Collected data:
____

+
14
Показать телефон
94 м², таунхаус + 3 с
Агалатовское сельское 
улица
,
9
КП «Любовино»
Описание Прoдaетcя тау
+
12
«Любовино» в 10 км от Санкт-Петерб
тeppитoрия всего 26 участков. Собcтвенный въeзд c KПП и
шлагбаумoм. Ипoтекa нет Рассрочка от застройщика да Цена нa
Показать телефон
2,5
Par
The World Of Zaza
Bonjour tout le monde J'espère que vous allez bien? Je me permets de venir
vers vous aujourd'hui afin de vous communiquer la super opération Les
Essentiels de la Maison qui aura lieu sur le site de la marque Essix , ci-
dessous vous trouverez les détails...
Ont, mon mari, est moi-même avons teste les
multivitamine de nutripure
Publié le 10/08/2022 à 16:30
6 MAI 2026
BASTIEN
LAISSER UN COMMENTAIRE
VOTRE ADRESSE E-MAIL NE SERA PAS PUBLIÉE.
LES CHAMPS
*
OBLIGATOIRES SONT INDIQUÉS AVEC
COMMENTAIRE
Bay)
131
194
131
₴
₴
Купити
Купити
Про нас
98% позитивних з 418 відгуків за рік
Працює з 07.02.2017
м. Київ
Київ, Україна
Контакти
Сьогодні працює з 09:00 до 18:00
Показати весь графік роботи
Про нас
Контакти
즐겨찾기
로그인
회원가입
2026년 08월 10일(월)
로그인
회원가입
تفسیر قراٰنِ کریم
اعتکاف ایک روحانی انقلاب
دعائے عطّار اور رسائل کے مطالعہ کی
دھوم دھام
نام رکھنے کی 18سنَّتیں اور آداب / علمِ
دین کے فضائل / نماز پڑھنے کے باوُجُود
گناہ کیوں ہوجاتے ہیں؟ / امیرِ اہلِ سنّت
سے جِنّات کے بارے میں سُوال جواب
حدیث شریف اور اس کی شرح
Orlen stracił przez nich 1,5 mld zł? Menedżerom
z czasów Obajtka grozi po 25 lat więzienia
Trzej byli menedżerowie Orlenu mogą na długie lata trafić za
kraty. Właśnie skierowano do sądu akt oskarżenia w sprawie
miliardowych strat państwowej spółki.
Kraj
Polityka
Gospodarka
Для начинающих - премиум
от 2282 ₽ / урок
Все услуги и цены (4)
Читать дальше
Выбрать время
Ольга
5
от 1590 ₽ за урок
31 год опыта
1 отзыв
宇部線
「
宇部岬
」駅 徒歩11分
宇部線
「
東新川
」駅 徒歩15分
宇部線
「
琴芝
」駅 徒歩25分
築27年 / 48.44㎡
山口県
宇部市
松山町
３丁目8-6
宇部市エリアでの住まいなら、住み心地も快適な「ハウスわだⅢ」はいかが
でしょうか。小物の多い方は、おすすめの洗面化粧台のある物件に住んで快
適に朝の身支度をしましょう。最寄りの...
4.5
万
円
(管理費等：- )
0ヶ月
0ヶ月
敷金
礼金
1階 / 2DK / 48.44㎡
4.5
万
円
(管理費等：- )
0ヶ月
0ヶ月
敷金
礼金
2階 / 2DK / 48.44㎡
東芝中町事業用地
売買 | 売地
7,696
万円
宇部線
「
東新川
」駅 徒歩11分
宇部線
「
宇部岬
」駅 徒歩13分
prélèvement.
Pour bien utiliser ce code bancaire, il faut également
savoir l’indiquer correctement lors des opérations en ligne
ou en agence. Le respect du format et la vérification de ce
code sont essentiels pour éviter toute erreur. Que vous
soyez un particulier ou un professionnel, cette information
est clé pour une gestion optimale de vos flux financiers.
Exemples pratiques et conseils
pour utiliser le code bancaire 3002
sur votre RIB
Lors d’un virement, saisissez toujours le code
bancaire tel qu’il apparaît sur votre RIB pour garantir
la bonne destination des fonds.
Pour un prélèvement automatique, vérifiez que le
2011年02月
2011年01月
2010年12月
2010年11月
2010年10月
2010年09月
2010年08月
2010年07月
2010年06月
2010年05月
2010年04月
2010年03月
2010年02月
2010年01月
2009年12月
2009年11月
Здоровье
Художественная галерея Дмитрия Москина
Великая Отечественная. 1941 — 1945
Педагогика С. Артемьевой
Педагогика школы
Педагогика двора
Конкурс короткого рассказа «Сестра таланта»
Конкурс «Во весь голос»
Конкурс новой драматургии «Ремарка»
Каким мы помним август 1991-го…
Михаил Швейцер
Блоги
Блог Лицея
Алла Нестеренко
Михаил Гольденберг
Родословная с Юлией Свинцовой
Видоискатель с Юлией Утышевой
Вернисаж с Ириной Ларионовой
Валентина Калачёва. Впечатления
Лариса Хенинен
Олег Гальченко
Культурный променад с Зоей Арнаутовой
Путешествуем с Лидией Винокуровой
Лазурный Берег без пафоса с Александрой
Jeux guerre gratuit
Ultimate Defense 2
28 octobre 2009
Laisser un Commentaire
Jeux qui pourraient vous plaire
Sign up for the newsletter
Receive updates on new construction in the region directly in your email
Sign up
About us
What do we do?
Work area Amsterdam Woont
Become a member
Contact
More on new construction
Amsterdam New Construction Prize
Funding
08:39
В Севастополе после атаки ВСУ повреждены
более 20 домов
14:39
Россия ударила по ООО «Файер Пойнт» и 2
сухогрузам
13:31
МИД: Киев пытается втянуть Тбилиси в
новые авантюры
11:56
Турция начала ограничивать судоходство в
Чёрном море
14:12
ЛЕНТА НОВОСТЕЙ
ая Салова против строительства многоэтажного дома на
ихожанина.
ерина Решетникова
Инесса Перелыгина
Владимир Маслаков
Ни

____

_WORK INSTRUCTIONS_. Output each record precisely as written.

_SOLUTION FOR THIS EXERCISE_.
+
14
Показать телефон
94 м², таунхаус + 3 с
Агалатовское сельское 
улица
,
9
КП «Любовино»
Описание Прoдaетcя тау
+
12
«Любовино» в 10 км от Санкт-Петерб
тeppитoрия всего 26 участков. Собcтвенный въeзд c KПП и
шлагбаумoм. Ипoтекa нет Рассрочка от застройщика да Цена нa
Показать телефон
2,5
Par
The World Of Zaza
Bonjour tout le monde J'espère que vous allez bien? Je me permets de venir
vers vous aujourd'hui afin de vous communiquer la super opération Les
Essentiels de la Maison qui aura lieu sur le site de la marque Essix , ci-
dessous vous trouverez les détails...
Ont, mon mari, est moi-même avons teste les
multivitamine de nutripure
Publié le 10/08/2022 à 16:30
6 MAI 2026
BASTIEN
LAISSER UN COMMENTAIRE
VOTRE ADRESSE E-MAIL NE SERA PAS PUBLIÉE.
LES CHAMPS
*
OBLIGATOIRES SONT INDIQUÉS AVEC
COMMENTAIRE
Bay)
131
194
131
₴
₴
Купити
Купити
Про нас
98% позитивних з 418 відгуків за рік
Працює з 07.02.2017
м. Київ
Київ, Україна
Контакти
Сьогодні працює з 09:00 до 18:00
Показати весь графік роботи
Про нас
Контакти
즐겨찾기
로그인
회원가입
2026년 08월 10일(월)
로그인
회원가입
تفسیر قراٰنِ کریم
اعتکاف ایک روحانی انقلاب
دعائے عطّار اور رسائل کے مطالعہ کی
دھوم دھام
نام رکھنے کی 18سنَّتیں اور آداب / علمِ
دین کے فضائل / نماز پڑھنے کے باوُجُود
گناہ کیوں ہوجاتے ہیں؟ / امیرِ اہلِ سنّت
سے جِنّات کے بارے میں سُوال جواب
حدیث شریف اور اس کی شرح
Orlen stracił przez nich 1,5 mld zł? Menedżerom
z czasów Obajtka grozi po 25 lat więzienia
Trzej byli menedżerowie Orlenu mogą na długie lata trafić za
kraty. Właśnie skierowano do sądu akt oskarżenia w sprawie
miliardowych strat państwowej spółki.
Kraj
Polityka
Gospodarka
Для начинающих - премиум
от 2282 ₽ / урок
Все услуги и цены (4)
Читать дальше
Выбрать время
Ольга
5
от 1590 ₽ за урок
31 год опыта
1 отзыв
宇部線
「
宇部岬
」駅 徒歩11分
宇部線
「
東新川
」駅 徒歩15分
宇部線
「
琴芝
」駅 徒歩25分
築27年 / 48.44㎡
山口県
宇部市
松山町
３丁目8-6
宇部市エリアでの住まいなら、住み心地も快適な「ハウスわだⅢ」はいかが
でしょうか。小物の多い方は、おすすめの洗面化粧台のある物件に住んで快
適に朝の身支度をしましょう。最寄りの...
4.5
万
円
(管理費等：- )
0ヶ月
0ヶ月
敷金
礼金
1階 / 2DK / 48.44㎡
4.5
万
円
(管理費等：- )
0ヶ月
0ヶ月
敷金
礼金
2階 / 2DK / 48.44㎡
東芝中町事業用地
売買 | 売地
7,696
万円
宇部線
「
東新川
」駅 徒歩11分
宇部線
「
宇部岬
」駅 徒歩13分
prélèvement.
Pour bien utiliser ce code bancaire, il faut également
savoir l’indiquer correctement lors des opérations en ligne
ou en agence. Le respect du format et la vérification de ce
code sont essentiels pour éviter toute erreur. Que vous
soyez un particulier ou un professionnel, cette information
est clé pour une gestion optimale de vos flux financiers.
Exemples pratiques et conseils
pour utiliser le code bancaire 3002
sur votre RIB
Lors d’un virement, saisissez toujours le code
bancaire tel qu’il apparaît sur votre RIB pour garantir
la bonne destination des fonds.
Pour un prélèvement automatique, vérifiez que le
2011年02月
2011年01月
2010年12月
2010年11月
2010年10月
2010年09月
2010年08月
2010年07月
2010年06月
2010年05月
2010年04月
2010年03月
2010年02月
2010年01月
2009年12月
2009年11月
Здоровье
Художественная галерея Дмитрия Москина
Великая Отечественная. 1941 — 1945
Педагогика С. Артемьевой
Педагогика школы
Педагогика двора
Конкурс короткого рассказа «Сестра таланта»
Конкурс «Во весь голос»
Конкурс новой драматургии «Ремарка»
Каким мы помним август 1991-го…
Михаил Швейцер
Блоги
Блог Лицея
Алла Нестеренко
Михаил Гольденберг
Родословная с Юлией Свинцовой
Видоискатель с Юлией Утышевой
Вернисаж с Ириной Ларионовой
Валентина Калачёва. Впечатления
Лариса Хенинен
Олег Гальченко
Культурный променад с Зоей Арнаутовой
Путешествуем с Лидией Винокуровой
Лазурный Берег без пафоса с Александрой
Jeux guerre gratuit
Ultimate Defense 2
28 octobre 2009
Laisser un Commentaire
Jeux qui pourraient vous plaire
Sign up for the newsletter
Receive updates on new construction in the region directly in your email
Sign up
About us
What do we do?
Work area Amsterdam Woont
Become a member
Contact
More on new construction
Amsterdam New Construction Prize
Funding
08:39
В Севастополе после атаки ВСУ повреждены
более 20 домов
14:39
Россия ударила по ООО «Файер Пойнт» и 2
сухогрузам
13:31
МИД: Киев пытается втянуть Тбилиси в
новые авантюры
11:56
Турция начала ограничивать судоходство в
Чёрном море
14:12
ЛЕНТА НОВОСТЕЙ
ая Салова против строительства многоэтажного дома на
ихожанина.
ерина Решетникова
Инесса Перелыгина
Владимир Маслаков
Ни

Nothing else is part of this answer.